Cambridge City Council race draws plenty of candidates vying for incumbent seats

A man bikes on Mass. Ave in Cambridge on Nov. 15, 2018. (Photo by Noelle Fallacara/BU News Service)

By John Walsh
Boston University News Service

CAMBRIDGE – When Joe McGuirk started bartending in the early 1990s, he thought it was just another summer gig. He could never have predicted that 30 years later, he would still be mixing and serving drinks in his hometown of Cambridge.

“Anytime I tried to do a different career, entry-level pay just wasn’t equal to what I was making as a bartender, and it became de facto my career,” McGuirk said. 

Eventually, his customers took notice of his people skills and encouraged McGuirk to run for office. But he was hesitant at first. 

“I had a lot of doubts and some insecurities and, frankly, imposter syndrome,”  McGuirk said. “I would never have thought about running for office.”

When COVID-19 hit, McGuirk watched many of his restaurant friends lose their jobs and their businesses. For him, that was the wake-up call. Now, the first-time candidate is running with a focus on blue-collar workers like himself. He feels they are underrepresented in Cambridge politics.

“I think that it’s important when the working-class people are so threatened by the changes, especially the ability to stay local, that voices from lower-income people and voices from the working class shouldn’t just be heard, but be represented,” he said.

McGuirk is one of 11 non-incumbent candidates vying for a seat on the Cambridge City Council. However, the political hopefuls, bringing their own backgrounds and visions for Cambridge, face a strong wall of incumbent opponents who may prove difficult to dislodge. Out of nine seats on the city council, eight are held by incumbents.

Paul Toner, another incoming candidate, is a lifelong Cambridge resident who likes to quote the late U.S. House Speaker, Thomas “Tip” O’Neill. Among those quotes is O’Neill’s take that “all politics is local.”

“I’ve always been interested in running for political office,” said Toner, who first gained political experience 23 years ago as former Cambridge Mayor David Maher’s campaign manager. “My life just took kind of a detour. I ended up pursuing a life as a teacher union leader, so that got me busy for the next 15 years.” 

Toner, an attorney and former Cambridge Public Schools teacher, was head of the Cambridge Teachers Association, then later president of the Massachusetts Teachers Association. Having worked as a union leader, he said he has experience when it comes to making tough decisions about everything from “employment to legislative decisions to taking stands on public issues.”

For fellow candidate Nicola Williams, politics provide another means to help the less privileged and underrepresented.

“This is not something that I intended to do as a career, it is something that I found myself led to do because of the need,” said Williams. “In a city that prides itself on diversity, inclusivity and equity, it’s not happening for everybody in our city, many people are being left behind.”

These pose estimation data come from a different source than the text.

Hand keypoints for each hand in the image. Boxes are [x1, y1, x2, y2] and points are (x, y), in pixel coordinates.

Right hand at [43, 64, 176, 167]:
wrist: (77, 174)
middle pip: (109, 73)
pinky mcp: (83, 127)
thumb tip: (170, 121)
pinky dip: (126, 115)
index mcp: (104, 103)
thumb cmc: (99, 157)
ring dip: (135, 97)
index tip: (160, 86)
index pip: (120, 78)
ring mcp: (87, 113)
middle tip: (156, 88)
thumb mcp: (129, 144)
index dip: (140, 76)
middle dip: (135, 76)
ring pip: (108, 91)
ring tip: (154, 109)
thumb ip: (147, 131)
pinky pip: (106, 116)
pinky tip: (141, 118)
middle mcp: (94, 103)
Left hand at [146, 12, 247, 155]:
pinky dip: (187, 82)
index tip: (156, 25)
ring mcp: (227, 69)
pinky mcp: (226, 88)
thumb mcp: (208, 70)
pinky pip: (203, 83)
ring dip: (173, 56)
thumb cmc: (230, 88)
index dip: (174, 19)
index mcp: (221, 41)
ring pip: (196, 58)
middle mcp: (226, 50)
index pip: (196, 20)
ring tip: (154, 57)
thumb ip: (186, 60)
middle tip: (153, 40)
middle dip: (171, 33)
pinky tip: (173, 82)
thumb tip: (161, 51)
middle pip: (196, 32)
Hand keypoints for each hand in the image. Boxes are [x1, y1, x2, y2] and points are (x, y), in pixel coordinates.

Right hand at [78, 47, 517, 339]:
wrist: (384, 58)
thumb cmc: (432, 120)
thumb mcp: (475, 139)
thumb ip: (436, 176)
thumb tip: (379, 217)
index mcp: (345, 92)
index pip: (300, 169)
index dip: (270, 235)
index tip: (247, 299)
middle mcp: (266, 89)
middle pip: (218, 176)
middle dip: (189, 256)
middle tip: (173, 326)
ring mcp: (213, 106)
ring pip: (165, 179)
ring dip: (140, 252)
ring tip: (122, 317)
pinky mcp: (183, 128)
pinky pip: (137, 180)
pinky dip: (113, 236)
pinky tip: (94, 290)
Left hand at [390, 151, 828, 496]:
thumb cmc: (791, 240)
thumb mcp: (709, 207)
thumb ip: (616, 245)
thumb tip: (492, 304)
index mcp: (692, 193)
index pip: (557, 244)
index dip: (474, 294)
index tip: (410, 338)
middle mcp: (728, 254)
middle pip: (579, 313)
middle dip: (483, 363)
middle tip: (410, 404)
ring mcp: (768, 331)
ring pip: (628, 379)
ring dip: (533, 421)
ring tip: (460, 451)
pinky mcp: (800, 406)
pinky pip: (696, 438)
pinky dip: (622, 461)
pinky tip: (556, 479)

Born in Jamaica, Williams has spent over 20 years organizing community events in Cambridge. Those events include the Boston JerkFest and the International Cambridge Carnival, and focus on giving back to the people who live in the city.

“I organize events that matter, that are mission-driven,” she said. “The events are drivers for social issues and causes that I care about.” Her political vision is in the same vein. “I have always been rooted in my community,” she said.

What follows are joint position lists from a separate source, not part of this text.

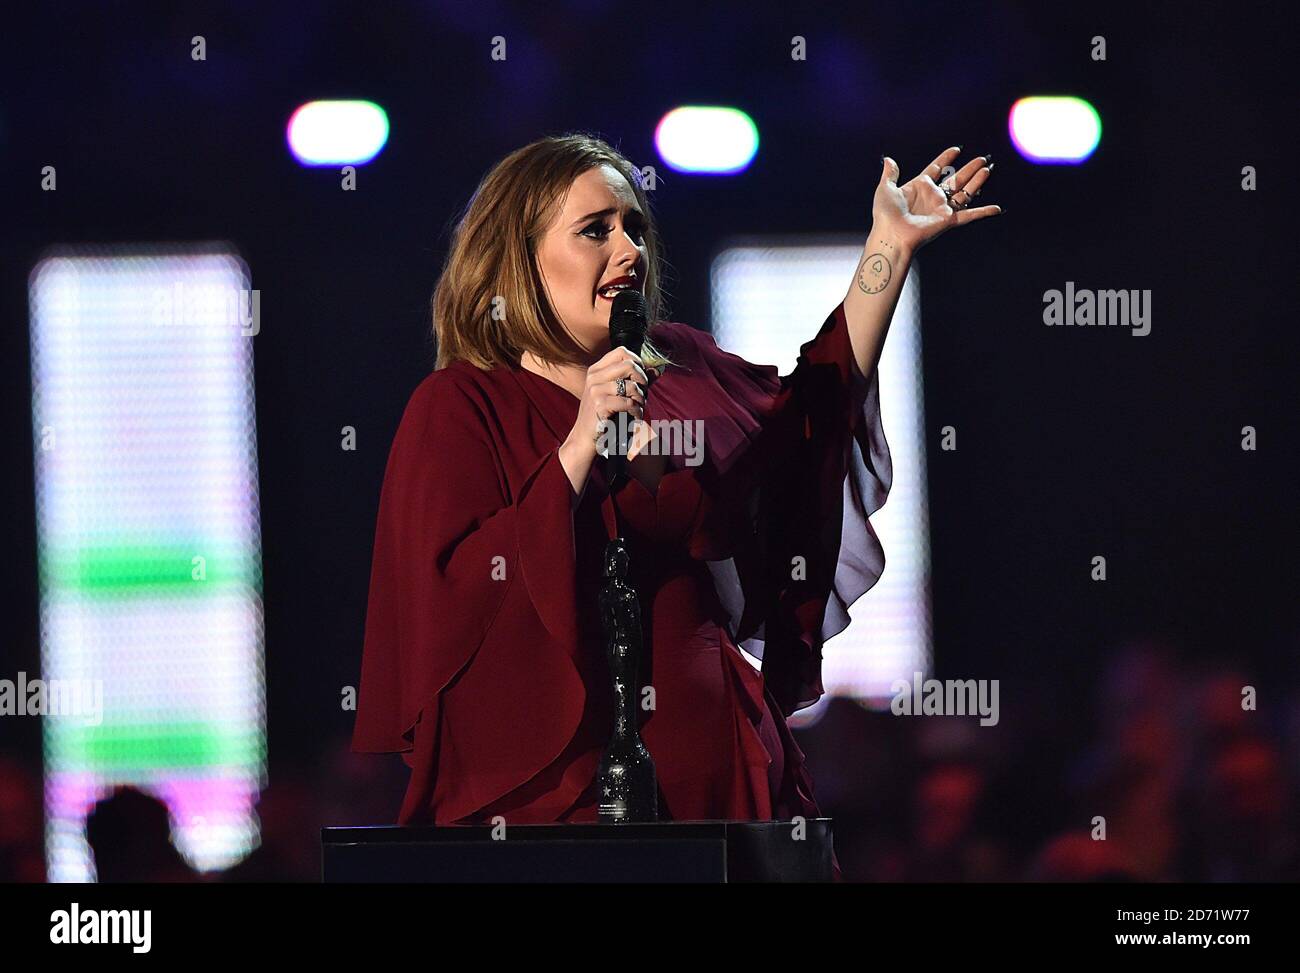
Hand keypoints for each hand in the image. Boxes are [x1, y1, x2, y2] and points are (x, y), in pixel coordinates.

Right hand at [563, 347, 648, 463]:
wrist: (584, 438)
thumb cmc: (604, 415)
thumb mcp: (616, 394)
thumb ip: (636, 380)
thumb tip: (657, 369)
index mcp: (596, 370)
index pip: (621, 351)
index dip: (637, 361)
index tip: (641, 377)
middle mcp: (594, 377)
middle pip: (629, 365)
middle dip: (642, 380)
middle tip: (642, 394)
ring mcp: (595, 390)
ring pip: (632, 386)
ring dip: (641, 399)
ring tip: (638, 408)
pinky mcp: (600, 405)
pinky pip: (629, 403)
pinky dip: (637, 412)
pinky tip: (635, 418)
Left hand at [873, 146, 1001, 254]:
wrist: (891, 235)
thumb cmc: (885, 215)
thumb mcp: (886, 189)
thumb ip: (890, 174)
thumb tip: (889, 160)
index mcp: (919, 187)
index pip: (936, 169)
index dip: (946, 159)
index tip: (956, 150)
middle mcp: (933, 197)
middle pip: (956, 179)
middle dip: (969, 169)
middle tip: (982, 159)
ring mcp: (942, 209)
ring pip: (965, 192)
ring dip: (977, 181)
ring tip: (988, 169)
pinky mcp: (948, 221)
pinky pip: (969, 215)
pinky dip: (983, 212)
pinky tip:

Burhan Azeem, a Pakistani immigrant and recent MIT graduate is the youngest challenger (24) and, given that almost one-third of city residents are between the ages of 18 and 29, he said that might factor into his chances, given the data he pointed to.

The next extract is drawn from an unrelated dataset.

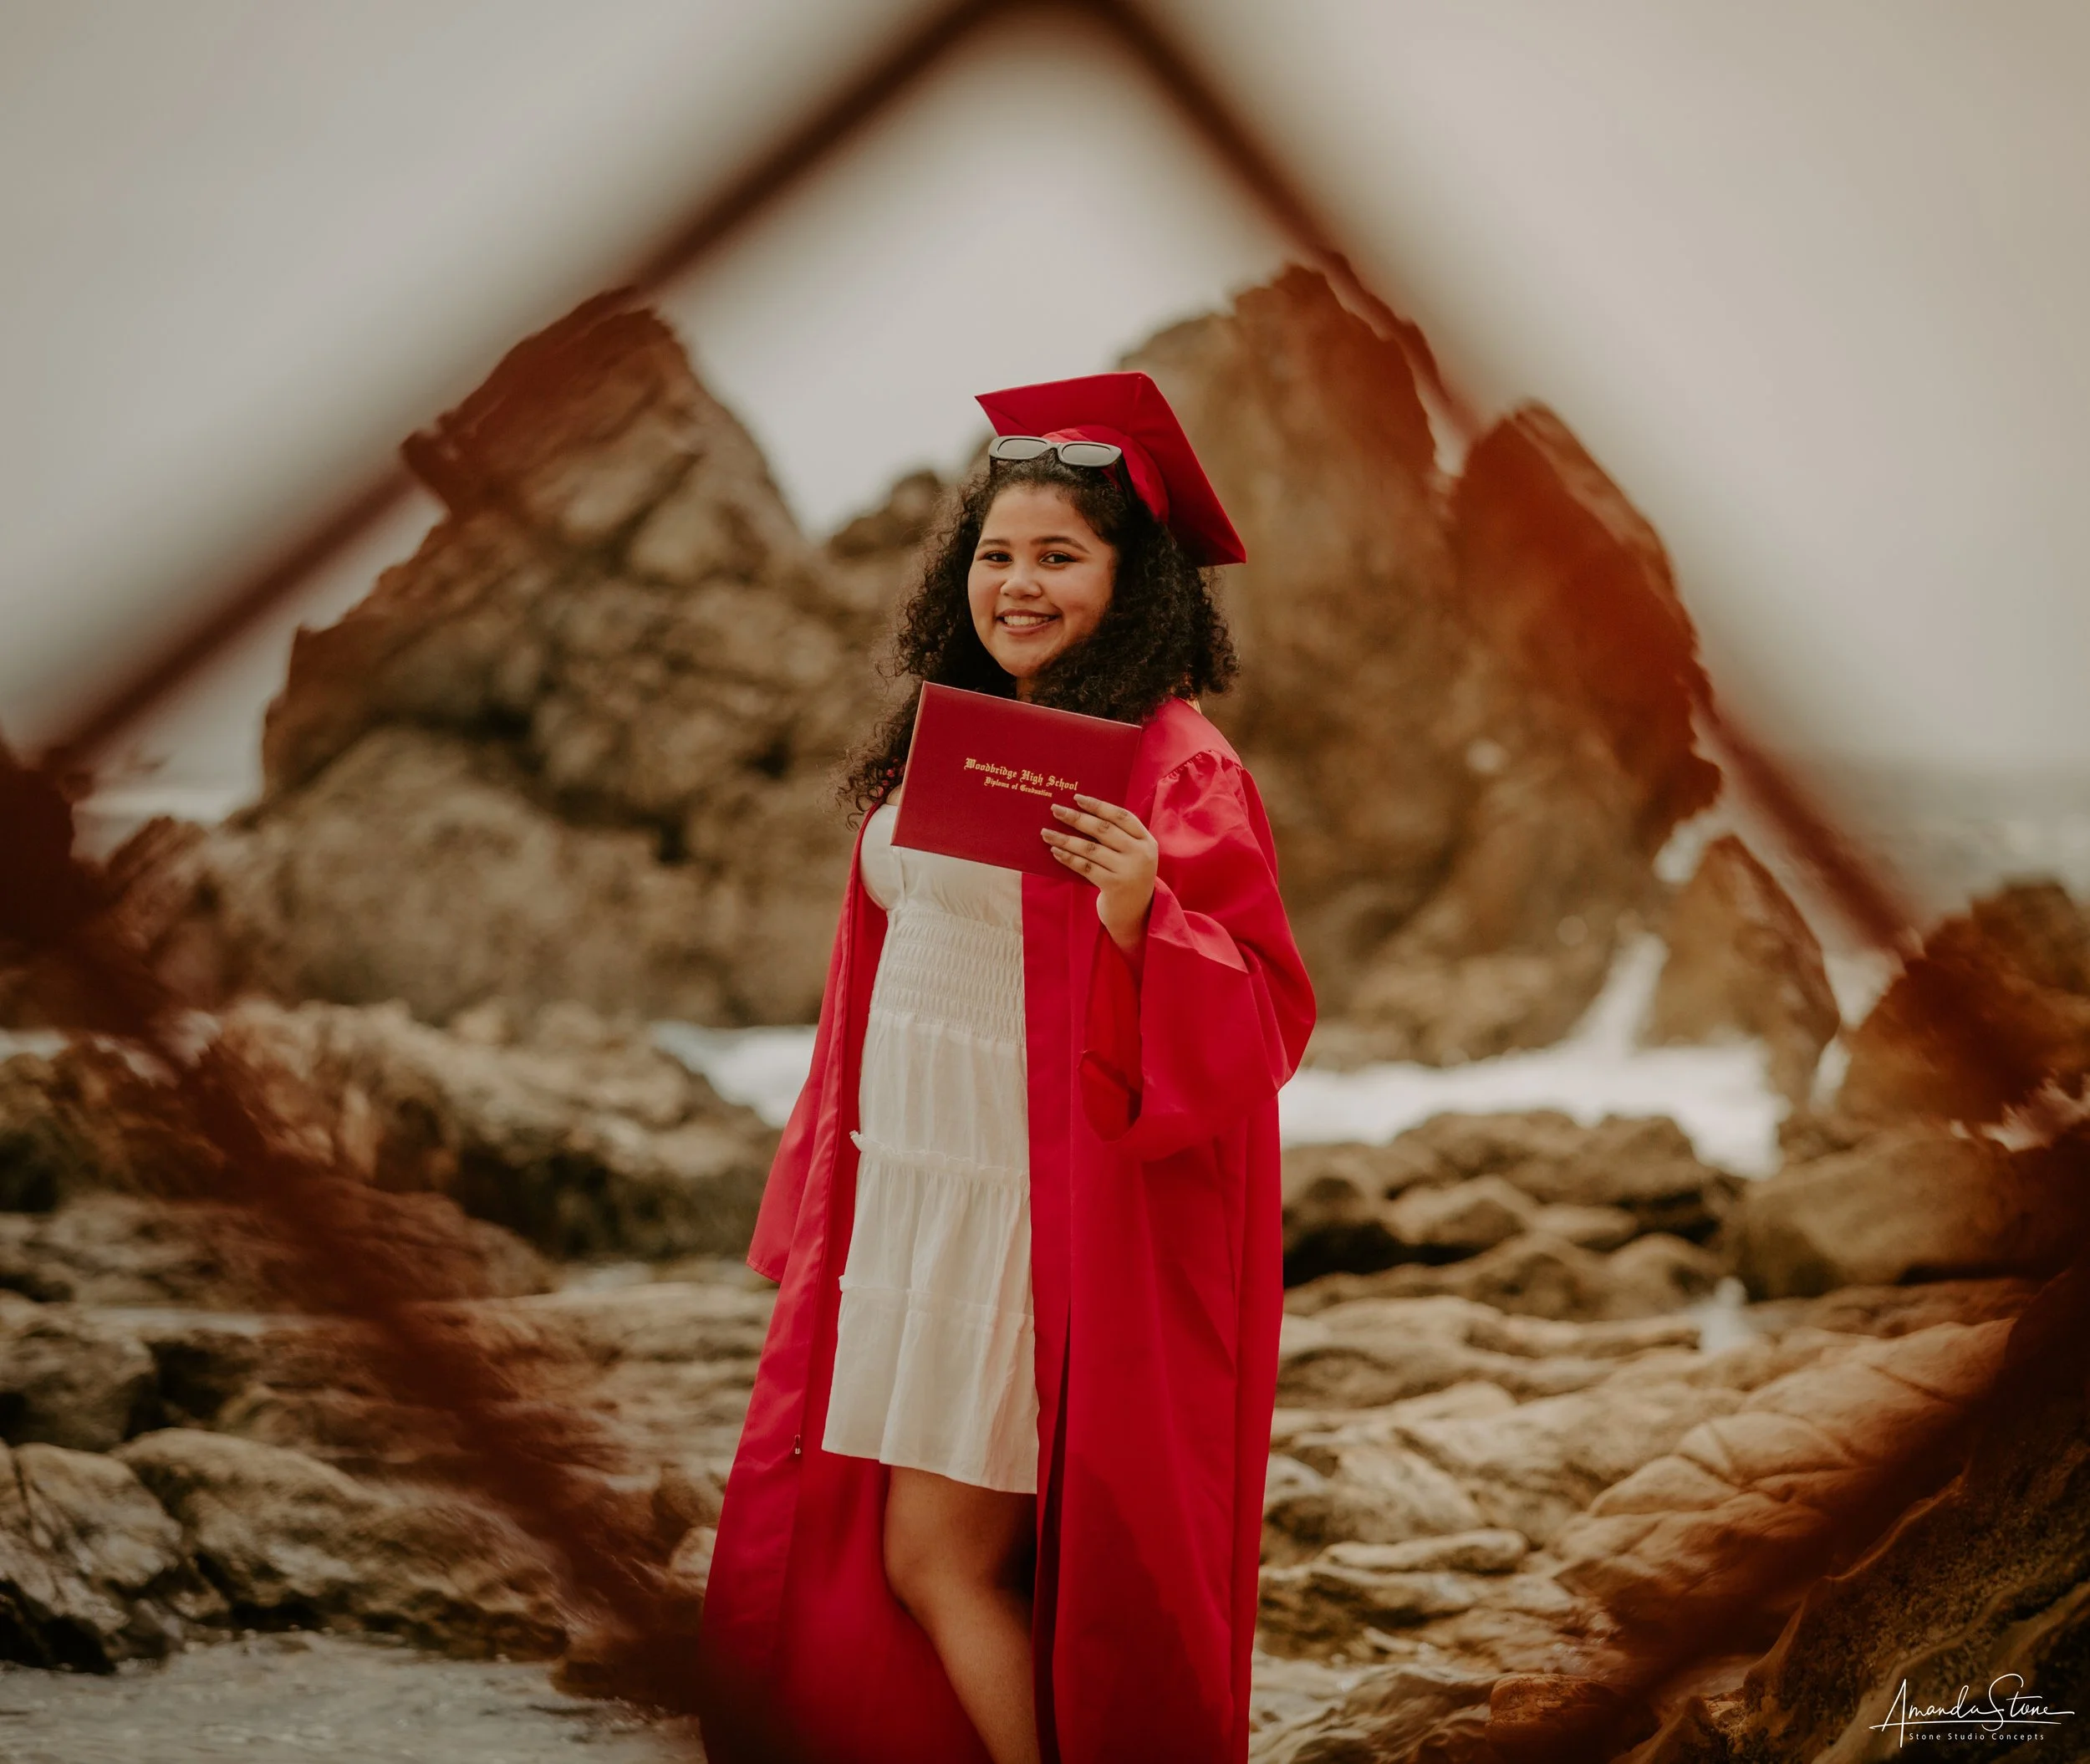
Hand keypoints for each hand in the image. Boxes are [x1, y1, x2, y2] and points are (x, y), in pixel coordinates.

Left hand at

“In gubernatorial elections, we saw that the highest turnout election is about 48,000,” Azeem said. “But in municipal elections, it is around 20,000, and the median age increases from mid-30s to about 60.”

Burhan, who experienced housing insecurity as a child, sees affordable housing as the number one concern for residents, given the rising costs that do not seem to be ending anytime soon.

“Rents have gone up by 8% this last year, and it’s very difficult even if you make a decent income to afford to live here,” he said. “A lot of people are struggling to get a home.”

In addition to these four candidates, Frantz Pierre, Theodora Skeadas, Gregg J. Moree, Ilan Levy, Tonia D. Hicks, Dana Bullister and Robert Eckstut will all be running as non-incumbents for the Nov. 2 election.

Editor’s note, 10/25/21: A previous version of this article referred to the late, former U.S. House Speaker Tip O’Neill as a senator. The article has been updated to correct this.